Neural networks are based on what called perceptron which is a computational model of a single neuron . A perceptron consists of one or more inputs , a processor and a single output :

Most of the informations i'm using in this post i got them from this online free book i really do recommend having a look at it .

The Perceprton returns an output based on the inputs and weights and recalculate the weights depending on the error from the desired output . an extra input called bias is added for the case where all the inputs are 0 .

My inputs will be simple 4 push buttons , and the output 4 LEDs , i'm going to add 4 more buttons on the output side to use them during the training , and 4 more LEDs as input indicators . and finally a button to switch between the training and guessing mode . and i'm running all this on the Atmega328p

The schematics looks like this :

The idea here , is to teach it to light an LED at the output depending on what button we press at the input . at first the program starts with some untrained weights for each input :

psize =5;
weights[psize]={0.5,-0.1,0.8,-0.6,0.6};

And set inputs stat to 0 except the bias which is always set to 1;

inputs[psize]={0,0,0,0,1};

In the guess mode , the perceptron calculate the sum of the weights multiplied by the inputs:

for(i=0;i<psize;i++){
        if(inputs[i]!=0)guess+=weights[i];
}

The sum will be our output .
In the training mode , we will calculate the error from the desired result , i choose to indicate output stat with values 0,1 ,2,3 that corresponds to the LED we want to turn on at the output .

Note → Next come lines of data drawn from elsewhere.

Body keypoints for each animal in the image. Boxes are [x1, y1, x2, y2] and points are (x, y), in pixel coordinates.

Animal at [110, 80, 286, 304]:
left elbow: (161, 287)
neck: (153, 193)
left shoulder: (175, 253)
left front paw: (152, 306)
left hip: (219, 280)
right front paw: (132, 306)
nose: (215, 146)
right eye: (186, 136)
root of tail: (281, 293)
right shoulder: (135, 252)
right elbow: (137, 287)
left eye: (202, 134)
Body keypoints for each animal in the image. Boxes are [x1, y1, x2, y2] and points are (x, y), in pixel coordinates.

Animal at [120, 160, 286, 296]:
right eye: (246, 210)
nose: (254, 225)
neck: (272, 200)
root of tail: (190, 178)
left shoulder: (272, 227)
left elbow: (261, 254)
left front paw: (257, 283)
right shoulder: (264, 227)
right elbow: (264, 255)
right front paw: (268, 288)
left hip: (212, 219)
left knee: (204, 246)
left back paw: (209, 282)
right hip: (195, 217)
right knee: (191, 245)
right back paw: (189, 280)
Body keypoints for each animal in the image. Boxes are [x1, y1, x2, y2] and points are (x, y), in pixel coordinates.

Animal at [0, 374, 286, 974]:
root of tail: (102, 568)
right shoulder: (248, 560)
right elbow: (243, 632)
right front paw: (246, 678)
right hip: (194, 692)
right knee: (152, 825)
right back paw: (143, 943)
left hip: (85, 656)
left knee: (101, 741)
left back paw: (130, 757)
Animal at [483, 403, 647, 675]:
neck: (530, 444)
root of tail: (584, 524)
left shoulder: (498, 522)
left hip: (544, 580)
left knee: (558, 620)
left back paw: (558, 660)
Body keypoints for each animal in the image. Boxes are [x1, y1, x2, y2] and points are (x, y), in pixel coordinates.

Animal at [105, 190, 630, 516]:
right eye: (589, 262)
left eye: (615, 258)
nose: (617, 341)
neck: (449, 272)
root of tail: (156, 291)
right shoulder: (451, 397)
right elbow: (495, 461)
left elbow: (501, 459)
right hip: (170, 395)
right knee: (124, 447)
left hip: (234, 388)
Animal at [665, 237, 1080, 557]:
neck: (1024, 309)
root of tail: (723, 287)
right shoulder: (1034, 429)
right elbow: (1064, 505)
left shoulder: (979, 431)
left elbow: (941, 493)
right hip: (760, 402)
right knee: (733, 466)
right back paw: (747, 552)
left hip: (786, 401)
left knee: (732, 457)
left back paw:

And we input the correct answer using the output buttons and we calculate the error , and re-update the weights :

error = keypressed-guess;

for(i=0;i<psize;i++){
                weights[i] +=learnConst*error*inputs[i];

}

A learning constant is added as well to the calculation , to adjust wither we want a harsh or soft weights changes

As you have noticed the calculations uses float variables which takes quite a good amount of the memory space , i've struggled a lot to to reduce the code enough for the challenge, and just a moment from giving up , i found the avr gcc fixed-point type library which helped reducing the code size significantly ! . If anyone have a different approach please share it ! .

./getSize 
AVR Memory Usage
----------------
Device: atmega328p

Program:     960 bytes (2.9% Full)
(.text + .data + .bootloader)

Data:         10 bytes (0.5% Full)
(.data + .bss + .noinit)